Logan Riggs comments on Improving SAE’s by Sqrt()-ing L1 & Removing Lowest Activating Features

Logan Riggs 15 Mar 2024 18:29 UTC
2 points
0
There actually is a problem with Pythia-70M-deduped on data that doesn’t start at the initial position. This is the non-deduped vs deduped over training (Note: they’re similar CE if you do evaluate on text that starts on the first position of the document).
We get similar performing SAE’s when training on non-deduped (ie the cos-sim & l2-ratio are similar, though of course the CE will be different if the baseline model is different).
However, I do think the SAE’s were trained on the Pile & I evaluated on OWT, which would lead to some CE-difference as well. Let me check.
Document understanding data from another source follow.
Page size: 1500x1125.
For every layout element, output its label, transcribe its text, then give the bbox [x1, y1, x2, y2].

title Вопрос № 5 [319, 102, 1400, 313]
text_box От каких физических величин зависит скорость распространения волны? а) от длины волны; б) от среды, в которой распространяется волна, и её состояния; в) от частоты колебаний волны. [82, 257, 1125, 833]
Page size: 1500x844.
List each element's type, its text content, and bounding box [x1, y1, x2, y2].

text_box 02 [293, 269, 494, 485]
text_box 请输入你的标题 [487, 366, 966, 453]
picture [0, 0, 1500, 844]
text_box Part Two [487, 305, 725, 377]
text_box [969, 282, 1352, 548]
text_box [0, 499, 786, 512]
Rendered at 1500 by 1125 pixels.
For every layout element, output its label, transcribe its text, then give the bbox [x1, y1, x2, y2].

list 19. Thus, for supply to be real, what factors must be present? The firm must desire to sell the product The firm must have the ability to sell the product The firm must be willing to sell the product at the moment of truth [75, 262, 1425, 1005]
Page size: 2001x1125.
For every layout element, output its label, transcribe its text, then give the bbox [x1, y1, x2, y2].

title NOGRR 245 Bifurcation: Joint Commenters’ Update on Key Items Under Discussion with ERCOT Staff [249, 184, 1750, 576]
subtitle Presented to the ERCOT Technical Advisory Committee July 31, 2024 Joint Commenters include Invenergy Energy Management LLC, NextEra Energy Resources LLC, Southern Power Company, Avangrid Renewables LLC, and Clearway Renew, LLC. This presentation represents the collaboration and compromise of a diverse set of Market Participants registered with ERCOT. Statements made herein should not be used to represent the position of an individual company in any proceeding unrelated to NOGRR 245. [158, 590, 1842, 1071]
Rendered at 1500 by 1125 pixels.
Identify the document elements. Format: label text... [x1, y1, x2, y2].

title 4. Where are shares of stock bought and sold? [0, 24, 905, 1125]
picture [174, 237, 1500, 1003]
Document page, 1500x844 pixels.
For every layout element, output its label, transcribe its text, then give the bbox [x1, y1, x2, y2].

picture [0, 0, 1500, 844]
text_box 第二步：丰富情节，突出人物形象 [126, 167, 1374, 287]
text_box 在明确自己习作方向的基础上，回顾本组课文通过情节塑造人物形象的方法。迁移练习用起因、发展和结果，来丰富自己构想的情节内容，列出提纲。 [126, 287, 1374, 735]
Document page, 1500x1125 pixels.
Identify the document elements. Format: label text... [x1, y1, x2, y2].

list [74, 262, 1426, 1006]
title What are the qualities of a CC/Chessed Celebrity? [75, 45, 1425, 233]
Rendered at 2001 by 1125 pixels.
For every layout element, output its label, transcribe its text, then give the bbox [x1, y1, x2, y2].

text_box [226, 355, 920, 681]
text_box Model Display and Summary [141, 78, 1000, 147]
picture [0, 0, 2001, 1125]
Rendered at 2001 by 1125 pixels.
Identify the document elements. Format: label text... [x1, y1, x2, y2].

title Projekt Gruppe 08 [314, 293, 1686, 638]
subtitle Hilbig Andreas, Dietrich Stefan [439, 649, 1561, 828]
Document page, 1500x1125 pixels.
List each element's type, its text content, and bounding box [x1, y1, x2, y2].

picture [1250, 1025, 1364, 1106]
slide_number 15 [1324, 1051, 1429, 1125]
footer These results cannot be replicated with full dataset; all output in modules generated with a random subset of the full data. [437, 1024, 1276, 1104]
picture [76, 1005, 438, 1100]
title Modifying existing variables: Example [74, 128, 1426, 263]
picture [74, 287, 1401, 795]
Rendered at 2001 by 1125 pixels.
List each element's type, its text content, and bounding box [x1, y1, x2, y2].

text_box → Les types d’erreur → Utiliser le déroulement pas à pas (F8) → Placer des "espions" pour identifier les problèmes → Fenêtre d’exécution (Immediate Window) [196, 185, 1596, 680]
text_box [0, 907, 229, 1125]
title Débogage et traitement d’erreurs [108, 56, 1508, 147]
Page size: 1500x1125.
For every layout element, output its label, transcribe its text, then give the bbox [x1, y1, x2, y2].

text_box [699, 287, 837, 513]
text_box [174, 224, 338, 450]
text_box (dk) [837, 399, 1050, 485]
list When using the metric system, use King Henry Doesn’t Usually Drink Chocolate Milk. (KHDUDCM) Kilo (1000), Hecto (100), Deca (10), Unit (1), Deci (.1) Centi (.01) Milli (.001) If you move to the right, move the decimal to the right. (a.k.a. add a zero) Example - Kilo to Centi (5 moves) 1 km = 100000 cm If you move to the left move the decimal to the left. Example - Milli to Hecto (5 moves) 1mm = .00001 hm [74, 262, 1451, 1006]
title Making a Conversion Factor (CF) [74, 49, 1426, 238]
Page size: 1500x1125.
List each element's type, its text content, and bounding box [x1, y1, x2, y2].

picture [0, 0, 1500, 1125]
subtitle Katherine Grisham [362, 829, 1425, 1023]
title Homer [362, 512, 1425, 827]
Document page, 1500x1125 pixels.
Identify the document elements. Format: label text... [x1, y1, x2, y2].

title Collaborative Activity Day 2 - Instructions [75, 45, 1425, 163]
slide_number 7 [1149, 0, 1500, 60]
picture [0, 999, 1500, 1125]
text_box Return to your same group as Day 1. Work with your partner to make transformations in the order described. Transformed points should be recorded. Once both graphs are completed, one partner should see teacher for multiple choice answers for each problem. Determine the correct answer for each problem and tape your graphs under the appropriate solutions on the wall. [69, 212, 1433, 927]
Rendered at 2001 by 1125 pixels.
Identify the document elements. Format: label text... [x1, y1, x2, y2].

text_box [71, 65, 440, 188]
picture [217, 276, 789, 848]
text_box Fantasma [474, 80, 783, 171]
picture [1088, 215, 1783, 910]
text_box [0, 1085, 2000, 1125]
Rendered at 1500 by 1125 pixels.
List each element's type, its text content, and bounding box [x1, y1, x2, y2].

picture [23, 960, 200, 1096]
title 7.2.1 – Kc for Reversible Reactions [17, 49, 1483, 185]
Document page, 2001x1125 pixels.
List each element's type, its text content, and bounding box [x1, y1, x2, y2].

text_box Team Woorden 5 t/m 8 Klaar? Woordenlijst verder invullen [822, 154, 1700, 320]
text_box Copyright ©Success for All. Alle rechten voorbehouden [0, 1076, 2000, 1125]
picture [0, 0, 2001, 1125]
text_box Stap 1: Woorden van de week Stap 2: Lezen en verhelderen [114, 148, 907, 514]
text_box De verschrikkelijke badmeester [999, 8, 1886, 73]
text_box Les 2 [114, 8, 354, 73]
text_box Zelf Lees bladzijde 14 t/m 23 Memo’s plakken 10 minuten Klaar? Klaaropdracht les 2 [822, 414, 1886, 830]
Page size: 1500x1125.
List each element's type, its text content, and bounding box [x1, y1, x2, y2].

Edit: Also the seq length is 256.
- Logan Riggs 15 Mar 2024 18:41 UTC
  2 points
  0
  Parent
  Yep, there are similar results when evaluating on the Pile with lower CE (except at the low L0-end)
  Thanks for pointing this out! I’ll swap the graphs out w/ their Pile-evaluated ones when it runs [Updated: all images are updated except the one comparing the 4 different “lowest features” values]
  We could also train SAE’s on Pythia-70M (non-deduped), but that would take a couple days to run & re-evaluate.